When I worked with Sue Bradford and the Auckland Unemployed Workers’ Rights Movement in the in 1990s on a play which told the story of the Rogernomics era from the point of view of the unemployed, we called the piece, Telling the Other Story. The concept of telling alternative narratives has become, since then, increasingly potent.
As the COP25 climate conference threatens to become bogged down at the official level, important stories are emerging: the corporate takeover via sponsorship, the farce of the carbon market, the holding onto power by the north (including Australia), the refusal to consider climate justice at the economic level thus condemning developing countries to becoming survival economies, the anger and creativity of the young climate activists and the prescient voice of Greta Thunberg and the growing centrality of the indigenous voice. Revolutionary change hovers.
Within this is the yet-to-be-forged narrative of a just transition. Here on the Coast it is beginning to happen and it feels vital in order to avoid the urban-regional political split characteristic of the US. Faced with two fundamentalist viewpoints: the extractivist who wants business as usual and the conservationist wanting to preserve at all cost, it is necessary to historicise both viewpoints; to explode the myth of a golden extractivist age on the one hand, but also to introduce the historical trajectory of the conservation come environmental come environmental justice movements on the other. To these have to be added iwi history and process. From this the narrative of a just transition begins to be spoken, then written. Unsurprisingly, the iwi story, focusing on sustainable use of the earth for purposes of survival, begins to be central.

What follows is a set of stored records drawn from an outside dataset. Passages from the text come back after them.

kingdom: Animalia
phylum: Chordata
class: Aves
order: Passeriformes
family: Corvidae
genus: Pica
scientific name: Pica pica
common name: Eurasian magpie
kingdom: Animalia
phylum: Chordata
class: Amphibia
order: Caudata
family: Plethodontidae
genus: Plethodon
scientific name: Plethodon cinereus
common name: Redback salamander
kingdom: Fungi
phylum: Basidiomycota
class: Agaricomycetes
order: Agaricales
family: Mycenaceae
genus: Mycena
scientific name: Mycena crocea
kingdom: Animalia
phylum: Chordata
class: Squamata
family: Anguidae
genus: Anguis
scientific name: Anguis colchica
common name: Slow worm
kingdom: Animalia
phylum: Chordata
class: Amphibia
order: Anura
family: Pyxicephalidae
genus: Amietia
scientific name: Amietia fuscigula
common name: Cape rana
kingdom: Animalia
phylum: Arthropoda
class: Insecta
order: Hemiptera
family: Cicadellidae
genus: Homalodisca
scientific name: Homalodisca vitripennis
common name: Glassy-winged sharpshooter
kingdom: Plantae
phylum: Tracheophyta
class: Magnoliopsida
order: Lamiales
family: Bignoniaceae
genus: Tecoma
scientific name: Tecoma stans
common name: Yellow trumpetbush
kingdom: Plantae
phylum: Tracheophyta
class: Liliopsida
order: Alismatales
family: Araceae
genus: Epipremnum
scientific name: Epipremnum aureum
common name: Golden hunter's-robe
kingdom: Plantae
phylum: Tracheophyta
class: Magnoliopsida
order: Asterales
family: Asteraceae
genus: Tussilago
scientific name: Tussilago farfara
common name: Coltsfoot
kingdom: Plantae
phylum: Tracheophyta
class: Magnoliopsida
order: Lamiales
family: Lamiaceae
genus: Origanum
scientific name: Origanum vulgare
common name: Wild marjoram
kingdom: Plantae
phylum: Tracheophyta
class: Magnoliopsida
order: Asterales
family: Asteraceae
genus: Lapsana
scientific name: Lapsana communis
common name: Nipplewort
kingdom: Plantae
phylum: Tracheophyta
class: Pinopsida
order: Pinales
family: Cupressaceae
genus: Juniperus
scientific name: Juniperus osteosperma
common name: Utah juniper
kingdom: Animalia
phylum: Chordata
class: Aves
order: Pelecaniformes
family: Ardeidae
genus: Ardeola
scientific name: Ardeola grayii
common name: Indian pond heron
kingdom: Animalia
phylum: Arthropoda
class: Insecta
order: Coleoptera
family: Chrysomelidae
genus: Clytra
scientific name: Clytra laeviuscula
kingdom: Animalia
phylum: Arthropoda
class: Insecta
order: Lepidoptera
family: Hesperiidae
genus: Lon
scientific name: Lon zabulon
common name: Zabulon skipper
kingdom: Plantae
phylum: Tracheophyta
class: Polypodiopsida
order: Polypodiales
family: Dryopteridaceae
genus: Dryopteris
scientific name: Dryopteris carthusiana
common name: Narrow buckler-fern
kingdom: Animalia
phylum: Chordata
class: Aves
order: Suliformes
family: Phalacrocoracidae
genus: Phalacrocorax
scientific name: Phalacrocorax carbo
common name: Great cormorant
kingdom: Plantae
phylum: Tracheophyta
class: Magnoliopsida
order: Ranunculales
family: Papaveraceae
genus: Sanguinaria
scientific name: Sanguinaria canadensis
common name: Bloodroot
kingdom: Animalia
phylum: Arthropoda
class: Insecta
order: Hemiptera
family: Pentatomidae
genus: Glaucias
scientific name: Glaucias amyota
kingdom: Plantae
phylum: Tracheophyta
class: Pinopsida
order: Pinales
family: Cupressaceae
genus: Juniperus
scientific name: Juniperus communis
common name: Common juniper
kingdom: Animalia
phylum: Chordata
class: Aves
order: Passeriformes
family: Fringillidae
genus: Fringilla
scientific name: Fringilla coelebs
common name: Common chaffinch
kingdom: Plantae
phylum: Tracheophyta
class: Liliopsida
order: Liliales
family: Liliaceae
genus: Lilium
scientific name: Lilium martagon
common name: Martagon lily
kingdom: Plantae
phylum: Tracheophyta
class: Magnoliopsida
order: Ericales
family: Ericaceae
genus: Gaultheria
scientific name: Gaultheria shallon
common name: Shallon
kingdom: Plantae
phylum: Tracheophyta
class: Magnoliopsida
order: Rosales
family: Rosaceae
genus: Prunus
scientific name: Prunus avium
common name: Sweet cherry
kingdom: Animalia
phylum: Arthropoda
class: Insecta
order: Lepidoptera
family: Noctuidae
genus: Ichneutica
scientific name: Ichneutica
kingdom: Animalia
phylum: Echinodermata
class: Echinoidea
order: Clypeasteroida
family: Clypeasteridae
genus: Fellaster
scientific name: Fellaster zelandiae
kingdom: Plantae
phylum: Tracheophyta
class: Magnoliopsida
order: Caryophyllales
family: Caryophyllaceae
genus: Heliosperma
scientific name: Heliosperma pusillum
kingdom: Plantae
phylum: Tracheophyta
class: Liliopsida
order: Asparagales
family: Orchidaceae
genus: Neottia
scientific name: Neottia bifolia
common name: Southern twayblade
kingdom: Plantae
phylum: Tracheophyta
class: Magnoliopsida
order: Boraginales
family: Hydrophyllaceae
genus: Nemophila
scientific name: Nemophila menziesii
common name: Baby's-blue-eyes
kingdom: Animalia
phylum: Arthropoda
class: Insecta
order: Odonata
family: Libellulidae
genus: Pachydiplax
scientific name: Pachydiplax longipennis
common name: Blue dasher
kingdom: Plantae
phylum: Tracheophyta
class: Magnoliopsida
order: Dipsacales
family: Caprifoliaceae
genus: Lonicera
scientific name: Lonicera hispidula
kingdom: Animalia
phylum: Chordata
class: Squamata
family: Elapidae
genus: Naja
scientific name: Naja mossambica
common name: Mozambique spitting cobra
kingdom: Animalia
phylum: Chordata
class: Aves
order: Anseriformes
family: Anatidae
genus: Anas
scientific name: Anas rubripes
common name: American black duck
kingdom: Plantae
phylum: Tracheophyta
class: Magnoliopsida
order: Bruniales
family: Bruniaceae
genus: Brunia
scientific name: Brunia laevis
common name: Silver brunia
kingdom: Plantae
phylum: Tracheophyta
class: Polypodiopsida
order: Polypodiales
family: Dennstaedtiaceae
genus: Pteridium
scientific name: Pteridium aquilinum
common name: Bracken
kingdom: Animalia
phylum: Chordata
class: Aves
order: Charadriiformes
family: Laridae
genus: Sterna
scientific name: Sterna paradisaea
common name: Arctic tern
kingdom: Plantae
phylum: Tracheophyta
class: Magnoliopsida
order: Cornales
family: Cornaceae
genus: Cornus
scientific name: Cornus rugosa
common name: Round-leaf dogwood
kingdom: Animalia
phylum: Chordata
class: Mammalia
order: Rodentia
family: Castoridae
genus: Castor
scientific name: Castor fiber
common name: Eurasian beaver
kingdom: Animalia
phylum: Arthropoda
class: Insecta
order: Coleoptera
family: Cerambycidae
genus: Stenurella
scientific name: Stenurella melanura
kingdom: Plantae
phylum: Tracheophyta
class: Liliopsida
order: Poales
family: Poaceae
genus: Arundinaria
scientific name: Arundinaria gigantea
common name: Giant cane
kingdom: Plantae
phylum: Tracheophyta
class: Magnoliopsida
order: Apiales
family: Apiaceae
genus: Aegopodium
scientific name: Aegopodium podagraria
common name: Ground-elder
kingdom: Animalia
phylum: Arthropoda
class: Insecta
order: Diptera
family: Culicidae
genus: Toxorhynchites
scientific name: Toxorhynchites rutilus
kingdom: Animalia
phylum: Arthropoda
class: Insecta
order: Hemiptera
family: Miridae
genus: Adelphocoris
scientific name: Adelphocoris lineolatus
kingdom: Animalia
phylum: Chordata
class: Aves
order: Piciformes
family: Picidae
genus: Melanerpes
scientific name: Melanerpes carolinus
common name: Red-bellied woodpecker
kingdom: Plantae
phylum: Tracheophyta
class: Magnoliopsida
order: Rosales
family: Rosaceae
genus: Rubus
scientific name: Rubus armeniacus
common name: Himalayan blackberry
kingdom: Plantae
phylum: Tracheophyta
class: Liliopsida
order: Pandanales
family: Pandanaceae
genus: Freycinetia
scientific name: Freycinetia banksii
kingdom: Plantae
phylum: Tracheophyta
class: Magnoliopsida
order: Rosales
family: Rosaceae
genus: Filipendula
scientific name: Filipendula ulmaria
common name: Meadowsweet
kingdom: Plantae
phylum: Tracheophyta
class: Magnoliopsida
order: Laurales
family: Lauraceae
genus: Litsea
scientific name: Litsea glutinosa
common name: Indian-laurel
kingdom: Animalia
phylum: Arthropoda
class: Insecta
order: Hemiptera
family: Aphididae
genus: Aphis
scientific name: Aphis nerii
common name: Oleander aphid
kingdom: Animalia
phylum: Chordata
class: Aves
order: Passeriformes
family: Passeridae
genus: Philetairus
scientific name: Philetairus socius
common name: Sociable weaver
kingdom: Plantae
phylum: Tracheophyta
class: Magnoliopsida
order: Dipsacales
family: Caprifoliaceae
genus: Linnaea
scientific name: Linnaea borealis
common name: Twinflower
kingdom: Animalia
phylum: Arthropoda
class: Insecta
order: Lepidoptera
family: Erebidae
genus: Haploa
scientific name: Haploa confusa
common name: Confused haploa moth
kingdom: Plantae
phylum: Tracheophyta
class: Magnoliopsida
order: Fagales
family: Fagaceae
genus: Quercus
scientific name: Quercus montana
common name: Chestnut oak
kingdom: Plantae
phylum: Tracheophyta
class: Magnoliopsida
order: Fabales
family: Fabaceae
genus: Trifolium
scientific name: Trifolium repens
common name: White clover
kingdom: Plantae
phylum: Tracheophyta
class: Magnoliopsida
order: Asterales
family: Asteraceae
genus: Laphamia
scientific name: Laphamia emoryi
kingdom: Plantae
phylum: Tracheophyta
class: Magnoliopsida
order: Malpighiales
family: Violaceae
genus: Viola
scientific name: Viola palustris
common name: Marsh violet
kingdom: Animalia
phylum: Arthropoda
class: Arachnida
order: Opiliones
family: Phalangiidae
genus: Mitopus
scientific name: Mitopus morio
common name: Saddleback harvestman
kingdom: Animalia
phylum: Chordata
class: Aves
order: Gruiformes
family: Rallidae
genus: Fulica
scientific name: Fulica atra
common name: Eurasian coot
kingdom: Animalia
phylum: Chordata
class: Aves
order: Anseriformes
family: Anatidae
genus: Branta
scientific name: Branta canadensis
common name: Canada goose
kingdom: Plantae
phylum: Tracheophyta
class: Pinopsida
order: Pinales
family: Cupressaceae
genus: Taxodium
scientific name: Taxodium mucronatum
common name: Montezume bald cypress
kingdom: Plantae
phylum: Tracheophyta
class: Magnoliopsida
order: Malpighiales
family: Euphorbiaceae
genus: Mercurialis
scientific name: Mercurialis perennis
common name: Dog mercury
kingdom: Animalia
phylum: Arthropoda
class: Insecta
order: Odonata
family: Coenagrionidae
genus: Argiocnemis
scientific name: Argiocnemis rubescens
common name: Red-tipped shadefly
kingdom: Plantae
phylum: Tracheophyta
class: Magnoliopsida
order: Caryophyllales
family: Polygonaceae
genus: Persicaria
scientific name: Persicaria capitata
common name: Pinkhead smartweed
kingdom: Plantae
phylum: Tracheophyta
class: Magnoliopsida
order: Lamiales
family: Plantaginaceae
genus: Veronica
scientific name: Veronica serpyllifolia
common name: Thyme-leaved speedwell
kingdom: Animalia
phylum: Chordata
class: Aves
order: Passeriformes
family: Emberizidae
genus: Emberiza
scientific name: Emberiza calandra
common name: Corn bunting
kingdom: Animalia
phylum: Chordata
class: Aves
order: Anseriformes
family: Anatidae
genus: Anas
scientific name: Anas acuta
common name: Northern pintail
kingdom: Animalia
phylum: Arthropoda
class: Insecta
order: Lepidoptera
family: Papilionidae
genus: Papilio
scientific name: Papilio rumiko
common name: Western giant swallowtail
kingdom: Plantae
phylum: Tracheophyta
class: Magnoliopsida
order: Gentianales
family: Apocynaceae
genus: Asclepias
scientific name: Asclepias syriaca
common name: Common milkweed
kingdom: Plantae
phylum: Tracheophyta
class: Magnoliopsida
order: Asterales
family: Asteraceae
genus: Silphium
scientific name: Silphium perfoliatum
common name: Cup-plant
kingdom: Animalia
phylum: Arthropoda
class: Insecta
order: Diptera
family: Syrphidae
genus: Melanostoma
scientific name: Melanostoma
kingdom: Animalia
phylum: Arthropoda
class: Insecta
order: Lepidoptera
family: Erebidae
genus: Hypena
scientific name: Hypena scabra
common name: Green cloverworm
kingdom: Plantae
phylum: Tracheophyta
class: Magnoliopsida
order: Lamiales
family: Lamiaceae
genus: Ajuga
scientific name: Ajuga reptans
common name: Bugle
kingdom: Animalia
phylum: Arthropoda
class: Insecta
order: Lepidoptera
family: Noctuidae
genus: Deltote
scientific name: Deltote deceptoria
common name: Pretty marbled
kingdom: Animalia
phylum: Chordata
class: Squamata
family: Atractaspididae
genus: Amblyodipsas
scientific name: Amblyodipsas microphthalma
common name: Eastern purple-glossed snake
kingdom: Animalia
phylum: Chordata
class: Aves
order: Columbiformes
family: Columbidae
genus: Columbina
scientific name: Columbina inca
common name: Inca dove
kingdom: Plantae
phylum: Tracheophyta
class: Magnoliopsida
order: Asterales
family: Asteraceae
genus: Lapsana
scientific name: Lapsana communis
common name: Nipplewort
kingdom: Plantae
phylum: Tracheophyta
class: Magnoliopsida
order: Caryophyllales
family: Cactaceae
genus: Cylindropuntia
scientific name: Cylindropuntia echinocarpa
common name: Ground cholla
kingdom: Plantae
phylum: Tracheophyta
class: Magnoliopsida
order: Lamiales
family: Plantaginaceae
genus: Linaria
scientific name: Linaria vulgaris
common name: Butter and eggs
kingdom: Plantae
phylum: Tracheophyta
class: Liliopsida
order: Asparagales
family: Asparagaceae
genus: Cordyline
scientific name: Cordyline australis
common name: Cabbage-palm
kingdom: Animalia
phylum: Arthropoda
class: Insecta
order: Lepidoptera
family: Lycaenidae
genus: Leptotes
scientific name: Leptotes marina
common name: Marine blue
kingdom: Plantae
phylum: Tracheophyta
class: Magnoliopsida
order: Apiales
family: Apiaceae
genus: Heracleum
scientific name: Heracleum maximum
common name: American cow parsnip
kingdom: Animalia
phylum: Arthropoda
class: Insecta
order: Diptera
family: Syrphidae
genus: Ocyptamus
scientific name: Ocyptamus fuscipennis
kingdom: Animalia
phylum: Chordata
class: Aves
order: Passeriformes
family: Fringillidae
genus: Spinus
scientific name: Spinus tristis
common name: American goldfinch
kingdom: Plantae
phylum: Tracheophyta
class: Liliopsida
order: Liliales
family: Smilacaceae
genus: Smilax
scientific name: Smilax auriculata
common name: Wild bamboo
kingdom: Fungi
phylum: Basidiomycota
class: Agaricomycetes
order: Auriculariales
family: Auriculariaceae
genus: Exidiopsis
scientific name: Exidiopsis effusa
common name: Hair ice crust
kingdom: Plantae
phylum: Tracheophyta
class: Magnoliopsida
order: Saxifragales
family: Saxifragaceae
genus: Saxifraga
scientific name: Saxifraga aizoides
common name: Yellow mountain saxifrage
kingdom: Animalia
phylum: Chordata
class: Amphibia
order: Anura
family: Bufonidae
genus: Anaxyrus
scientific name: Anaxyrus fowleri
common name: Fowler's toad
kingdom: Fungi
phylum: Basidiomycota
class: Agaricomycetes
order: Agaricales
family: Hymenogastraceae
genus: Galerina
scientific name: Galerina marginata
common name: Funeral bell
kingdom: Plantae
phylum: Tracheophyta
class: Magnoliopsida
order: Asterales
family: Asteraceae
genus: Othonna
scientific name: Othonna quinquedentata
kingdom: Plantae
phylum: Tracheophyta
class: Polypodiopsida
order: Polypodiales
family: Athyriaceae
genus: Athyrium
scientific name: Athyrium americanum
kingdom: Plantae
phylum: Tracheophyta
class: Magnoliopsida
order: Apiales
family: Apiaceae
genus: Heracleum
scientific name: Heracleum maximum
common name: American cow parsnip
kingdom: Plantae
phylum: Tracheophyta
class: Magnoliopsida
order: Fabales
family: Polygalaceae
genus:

There has been considerable debate via opinion columns in the local newspaper, pieces which have challenged populist tendencies, critiqued generalist government policies, taken a closer look at market ‘planning’ and finding it obtuse and clumsy, identifying some remaining colonialist structures, unpacked the social construct of ‘wilderness’ by separating the strands of biodiversity, recreation and the aesthetic so that arguments are not conflated, questioned the power and influence of national, urban-based lobby groups and unpacked the class element of tourism. It’s not an easy process, with inevitable falling outs.
Above all, from these narratives, there comes to be a new questioning of capitalism, whether the problems we’re facing either globally or locally, can be solved within free market structures. There is an interesting movement in Europe calling itself the people2people movement, which rejects both the market and the state as frameworks.
The problem in forging this new narrative is the constraint of time, for it has to be written within a couple of decades. Meanwhile, yesterday, I was a member of a community choir singing Christmas carols at the dementia unit. It was both touching and curiously resonant.